Swap "treasures" for "riches" in the passage of the essay starting at "forest clearing, Order" and ending at "and many others.", then write out that passage.

§ STUDY TEXT:

---

Nature’s Cathedral

natural cathedral, Order of Bards, Ovates & Druids.

by Mark Townsend 

As I sit here, punching away at the computer keyboard, I can see my book shelves in front of me and something about them stands out! When we moved house a year ago, we had to squeeze a large detached vicarage-full of belongings into a small semi-detached ex-council house. On top of that were all my wife’s items that had been in storage. It was an almost impossible task but we did it. One of the hardest things for me was pruning away about 85% of my library. My God it hurt. I love books and I’d gathered an impressive collection that filled my enormous vicarage study. They represented a 30 year spiritual journey. I still had my collection of Unexplained Magazines, all bound into neatly encased volumes. Somehow they’d escaped the flames of my over-zealous book burning sessions. As far as the Christian category went I had everything from popular evangelical novels about the ‘end times’ to the dense and heavy academic tomes of liberal theology and biblical critical scholarship. There were also many dozens of liturgical books representing the Catholic and Orthodox traditions as well as a huge amount of various Christo-spiritualities: charismatic, monastic, Celtic etc. On top of those were more than a few by Christian spiritual teachers who’d somehow managed to combine their own deep Christian vision and experience with other paths: Hindu, Buddhist, African, Native American and Celtic etc. And there were the books and pamphlets from outside the Christian world altogether. Most of these I’d managed to collect since the ‘opening-up-period’ of my Aston Training days. They represented various forms of Paganism, Greek mythology, Buddhism, Hinduism, Gnosticism, Psychology, Quantum Science and what’s loosely referred to as New Age.

As I now ponder the few shelves that are left, it becomes quite obvious that the vast majority of the 85% that I let go of were ‘Christian’ and that most of the remainder are not. Something else strikes me. My interest in non-Christian spirituality goes back much further than I thought. I can see a copy of Principles of Paganism by Vivianne Crowley that I bought about a decade ago, and behind me are books on Eastern Spirituality and New Age that I bought well over fifteen years ago!
forest clearing, Order of Bards, Ovates & Druids.As far as Christian books go, I still own a few dozen but they generally tend to be of the ‘spirituality’ genre and have a highly inclusive or eclectic approach. For example my favourite Christian teacher, Fr. Richard Rohr, who passionately reminds us of the hidden treasures within Christianity, also draws on the rich wells of both Eastern Mysticism and Native American wisdom. I have books by other Christian guides who are heavily influenced by world spirituality: Brother John Martin Sahajananda (Christian-Hindu), John O’Donohue (Christian-Celtic), Anthony De Mello (Christian-Buddhist- Hindu), Sr. Elaine McGuiness (Christian-Zen), Bede Griffiths (Christian-Hindu), Christopher Bryant (Christian-Jungian) and many others.

---

(Nine-parameter box outputs)
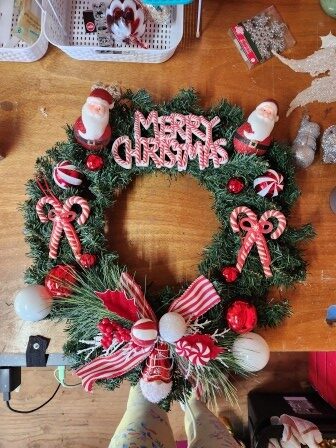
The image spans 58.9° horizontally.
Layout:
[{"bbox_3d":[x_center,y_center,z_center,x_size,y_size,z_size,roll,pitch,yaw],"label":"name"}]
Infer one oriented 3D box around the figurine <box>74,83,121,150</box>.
[{"bbox_3d":[-0.144,-0.214,0.608,0.076,0.068,0.124,7,92,-1],"label":"figurine"}]

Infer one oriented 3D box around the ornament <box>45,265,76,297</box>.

---

§ EXPECTED OUTPUT:
forest clearing, Order of Bards, Ovates & Druids.As far as Christian books go, I still own a few dozen but they generally tend to be of the ‘spirituality’ genre and have a highly inclusive or eclectic approach. For example my favourite Christian teacher, Fr. Richard Rohr, who passionately reminds us of the hidden riches within Christianity, also draws on the rich wells of both Eastern Mysticism and Native American wisdom. I have books by other Christian guides who are heavily influenced by world spirituality: Brother John Martin Sahajananda (Christian-Hindu), John O’Donohue (Christian-Celtic), Anthony De Mello (Christian-Buddhist- Hindu), Sr. Elaine McGuiness (Christian-Zen), Bede Griffiths (Christian-Hindu), Christopher Bryant (Christian-Jungian) and many others.